Though Seamus is now gone, the recipe remains.
Lasagna is not supposed to weigh four pounds per serving. Nor should it do double duty as a door stop or require a steak knife to cut.
Mine inevitably is characterized by all three of those faults plus razor-sharp shards of burnt cheese and mushy pasta. Laugh it up, but I’ve had even worse versions at a number of restaurants that shall remain nameless. Not even Garfield would eat that stuff..
The reason for this, of course, is that great lasagna takes time to do properly. Lots and lots of time, from rolling out fresh sheets of pasta to house-made béchamel and patiently waiting for it to cook (and cool just enough to hold firm). So far, the only guy we’ve found ’round these parts who truly does it right is Peter Lowell’s Chef Seamus Guevara.
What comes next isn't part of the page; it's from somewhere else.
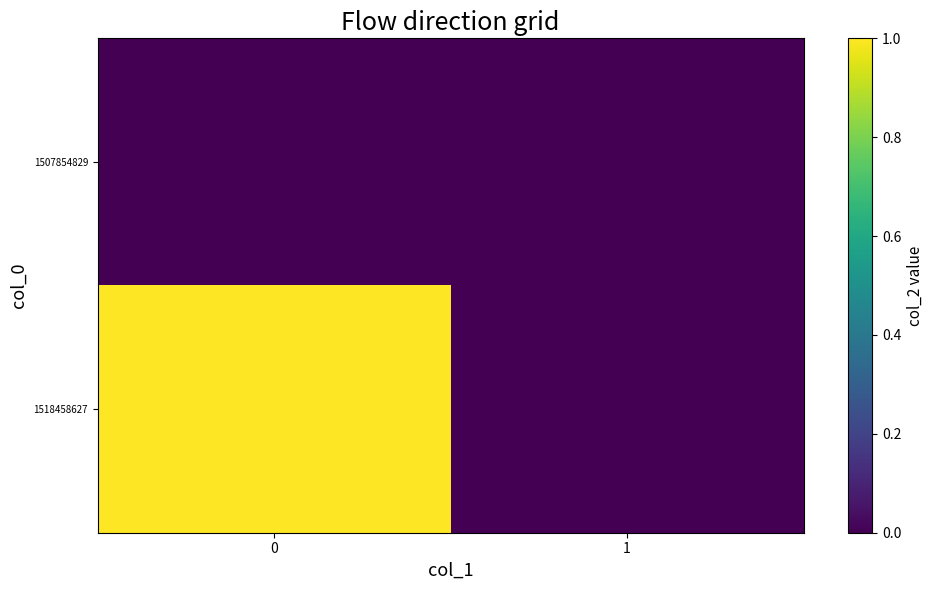

Which series has the largest range (max minus min)?

1518458627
The pasta impresario crafts the lightest, airiest lasagna in Wine Countrydom. Seven-plus layers thick, it’s a tasty stratum of pasta, cream sauce, zesty tomato sauce and fluffy ricotta. The ingredients are in line with the restaurant’s fundamental organic, seasonal, produce-centric offerings (they offer some fish selections, but otherwise are vegetarian).
For this version, no meat. No gloppy blobs of uncooked mozzarella. Just a sprinkling of fresh Parmesan and torn basil on top.
“It’s amazing. The best lasagna I’ve had,” gushed a local chef who tipped me off. Until proven otherwise, I concur.
But don’t expect it on the menu every day. Typically the lasagna shows up at Seamus’ whim, but he’ll be making it Friday, Saturdays and Sundays just for you, BiteClubbers. At least for a while. Making it even more elusive and special.
(If you don’t want to be disappointed, call ahead to see if lasagna’s on the menu. Guevara always has a daily pasta special, but it’s not always lasagna.)